▼▼▼

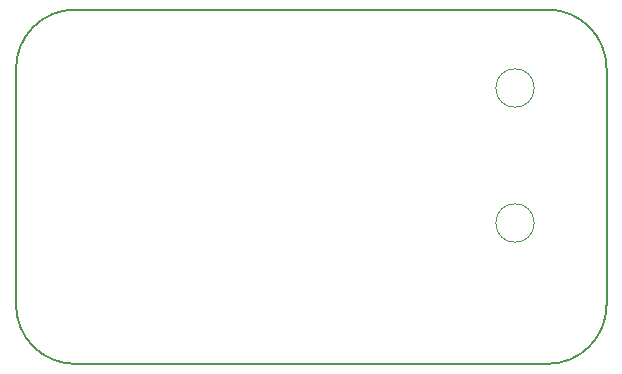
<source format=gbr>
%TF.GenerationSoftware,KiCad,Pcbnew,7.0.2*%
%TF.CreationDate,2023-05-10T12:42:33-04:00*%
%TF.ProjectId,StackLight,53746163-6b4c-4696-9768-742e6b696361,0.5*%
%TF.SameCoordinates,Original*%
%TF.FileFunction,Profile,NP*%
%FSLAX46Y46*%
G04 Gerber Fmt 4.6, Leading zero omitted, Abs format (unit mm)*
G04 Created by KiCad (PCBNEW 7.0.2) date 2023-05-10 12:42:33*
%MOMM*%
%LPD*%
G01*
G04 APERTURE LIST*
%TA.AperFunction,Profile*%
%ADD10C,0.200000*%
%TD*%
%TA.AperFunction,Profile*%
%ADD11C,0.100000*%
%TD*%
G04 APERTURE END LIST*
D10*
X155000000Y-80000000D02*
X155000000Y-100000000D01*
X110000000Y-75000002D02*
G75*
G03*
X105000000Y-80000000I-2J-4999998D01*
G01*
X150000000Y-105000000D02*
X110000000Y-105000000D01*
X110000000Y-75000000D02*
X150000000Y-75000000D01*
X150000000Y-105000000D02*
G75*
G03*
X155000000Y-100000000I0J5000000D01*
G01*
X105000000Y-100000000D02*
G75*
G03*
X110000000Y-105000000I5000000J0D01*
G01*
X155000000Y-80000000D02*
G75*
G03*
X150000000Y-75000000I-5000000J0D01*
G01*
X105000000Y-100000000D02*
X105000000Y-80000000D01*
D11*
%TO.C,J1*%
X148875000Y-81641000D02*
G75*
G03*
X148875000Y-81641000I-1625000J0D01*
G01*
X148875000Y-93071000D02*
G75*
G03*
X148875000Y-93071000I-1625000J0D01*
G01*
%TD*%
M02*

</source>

▲▲▲
▼▼▼

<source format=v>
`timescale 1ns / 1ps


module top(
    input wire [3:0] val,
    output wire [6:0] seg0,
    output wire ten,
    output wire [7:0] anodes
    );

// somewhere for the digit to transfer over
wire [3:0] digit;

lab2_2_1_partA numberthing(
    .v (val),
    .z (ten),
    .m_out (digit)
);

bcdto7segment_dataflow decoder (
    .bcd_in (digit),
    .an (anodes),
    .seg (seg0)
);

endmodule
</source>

▲▲▲

#### Task prompt:
In the entries above, find each line that includes the string "KiCad" and copy it.

#### Answer to this exercise:
%TF.GenerationSoftware,KiCad,Pcbnew,7.0.2*%
G04 Created by KiCad (PCBNEW 7.0.2) date 2023-05-10 12:42:33*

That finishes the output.